Everything he did was in self-defense, Baldwin said. “If I had wanted to physically attack him, I think things would have been very different. With all due respect, he’s not a very big guy,” he said.
When Zanger placed Baldwin under citizen’s arrest for misdemeanor battery “the air went out of me.” A jury later acquitted Baldwin of the charges after Zanger admitted to exaggerating accounts of the incident on a television interview.
In contrast to the criminal trial, at which Baldwin was surrounded by a throng of photographers and television cameras as he entered and left the municipal court building, bailiffs whisked Baldwin into and out of Superior Court on Tuesday through back hallways.
Zanger’s attorney, Leonard Steiner, will begin cross-examining the actor today and is expected to confront him with a police report in which an officer said Baldwin said he had hit Zanger in the face, not slapped away his camera. According to the report, the actor admitted that he was wrong and said he was sorry.

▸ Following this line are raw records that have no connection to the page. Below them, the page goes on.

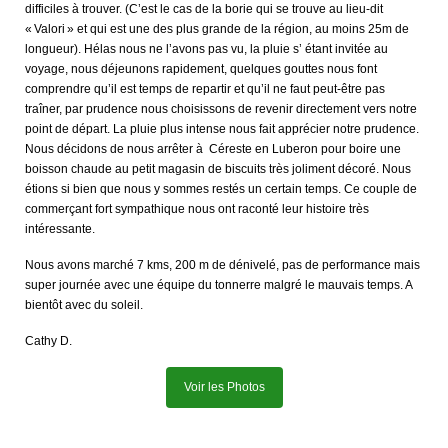
difficiles à trouver. (C’est le cas de la borie qui se trouve au lieu-dit
« Valori » et qui est une des plus grande de la région, au moins 25m de
longueur). Hélas nous ne l’avons pas vu, la pluie s’ étant invitée au
voyage, nous déjeunons rapidement, quelques gouttes nous font
comprendre qu’il est temps de repartir et qu’il ne faut peut-être pas
traîner, par prudence nous choisissons de revenir directement vers notre
point de départ. La pluie plus intense nous fait apprécier notre prudence.
Nous décidons de nous arrêter à Céreste en Luberon pour boire une
boisson chaude au petit magasin de biscuits très joliment décoré. Nous
étions si bien que nous y sommes restés un certain temps. Ce couple de
commerçant fort sympathique nous ont raconté leur histoire très
intéressante.
Nous avons marché 7 kms, 200 m de dénivelé, pas de performance mais
super journée avec une équipe du tonnerre malgré le mauvais temps. A
bientôt avec du soleil.
Cathy D.
Voir les Photos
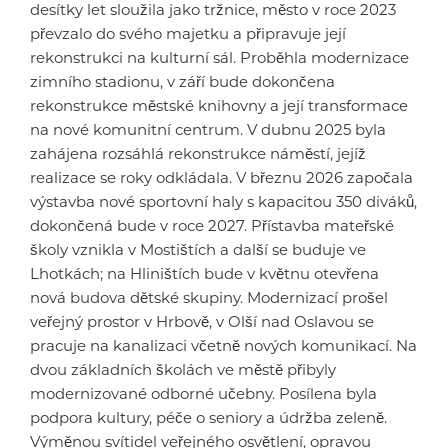
desítky let sloužila jako tržnice, město v roce 2023
převzalo do svého majetku a připravuje její
rekonstrukci na kulturní sál. Proběhla modernizace
zimního stadionu, v září bude dokončena
rekonstrukce městské knihovny a její transformace
na nové komunitní centrum. V dubnu 2025 byla
zahájena rozsáhlá rekonstrukce náměstí, jejíž
realizace se roky odkládala. V březnu 2026 započala
výstavba nové sportovní haly s kapacitou 350 diváků,
dokončená bude v roce 2027. Přístavba mateřské
školy vznikla v Mostištích a další se buduje ve
Lhotkách; na Hliništích bude v květnu otevřena
nová budova dětské skupiny. Modernizací prošel
veřejný prostor v Hrbově, v Olší nad Oslavou se
pracuje na kanalizaci včetně nových komunikací. Na
dvou základních školách ve městě přibyly
modernizované odborné učebny. Posílena byla
podpora kultury, péče o seniory a údržba zeleně.
Výměnou svítidel veřejného osvětlení, opravou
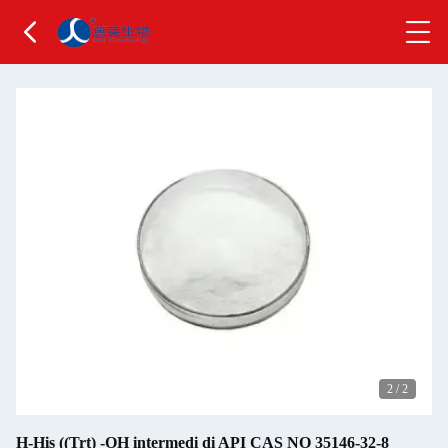
2
/
2
H-His ((Trt) -OH intermedi di API CAS NO 35146-32-8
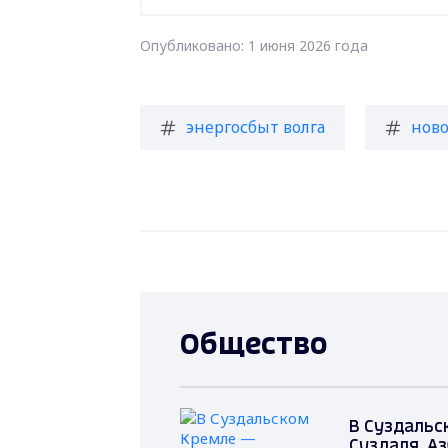
Опубликовано: 1 июня 2026 года
энергосбыт волга
ново
Общество
В Суздальс
Суздаля. А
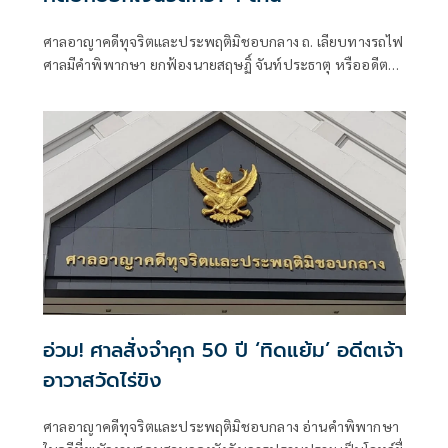
ศาลอาญาคดีทุจริตและประพฤติมิชอบกลาง ถ. เลียบทางรถไฟ
ศาลมีคำพิพากษา ยกฟ้องนายสฤษฏิ์ จันท์ประธาตุ หรืออดีต
พระธรรมวชิรธีรคุณสฤษฏิ์ จันท์ประธาตุ อดีตเจ้าคณะจังหวัด
นครสวรรค์ เเละเจ้าอาวาสวัดนครสวรรค์ ,น.ส.ภูธิณี กิวพิทักษ์
เป็นจำเลยที่ 1-2 ในคดียักยอกเงินวัดนครสวรรค์ 4
อ่วม! ศาลสั่งจำคุก 50 ปี ‘ทิดแย้ม’ อดีตเจ้า
อาวาสวัดไร่ขิง
ศาลอาญาคดีทุจริตและประพฤติมิชอบกลาง อ่านคำพิพากษา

In testimony that stretched over two days last week and Monday, Zanger testified that he only jumped out of the truck because he was afraid of what the “raging” Baldwin would do. He pointed out that, once before, he had been trapped in his vehicle as it was being smashed by a baseball bat-wielding boyfriend of a celebrity. He said he stopped filming and that Baldwin smashed him in the face without provocation, then kicked him in the behind.
“He was livid. When he came toward me after I got out, he was just livid,” Zanger said. “I didn’t see it coming.” He claims Baldwin’s blow cracked the cartilage in his nose, deviated his septum and has caused permanent dizziness. On Friday, an ear, nose and throat specialist that has been treating Zanger said he believed those injuries were caused by Baldwin and that Zanger needed at least $10,000 in plastic surgery to correct his breathing and dizziness problems.
Zanger is suing for assault, battery, negligence and emotional distress and is asking for medical costs, lost wages and punitive damages. Baldwin’s counterclaims allege invasion of privacy, assault, negligence and emotional distress.
An ear, nose and throat specialist testifying for Baldwin on Monday said any slight deviation of Zanger’s nose existed before the altercation with Baldwin and that dizziness is a condition Zanger had complained about in previous years.
Baldwin, for his part, also claims the event has changed his life forever.
Before, he and his wife were able to peacefully spend their time out West in an ungated home on a quiet public street in Woodland Hills, partially because “People wouldn’t expect us to live there.” He has since erected a large fence around the house.
“This incident with Mr. Zanger,” he said, “has changed everything in my life.”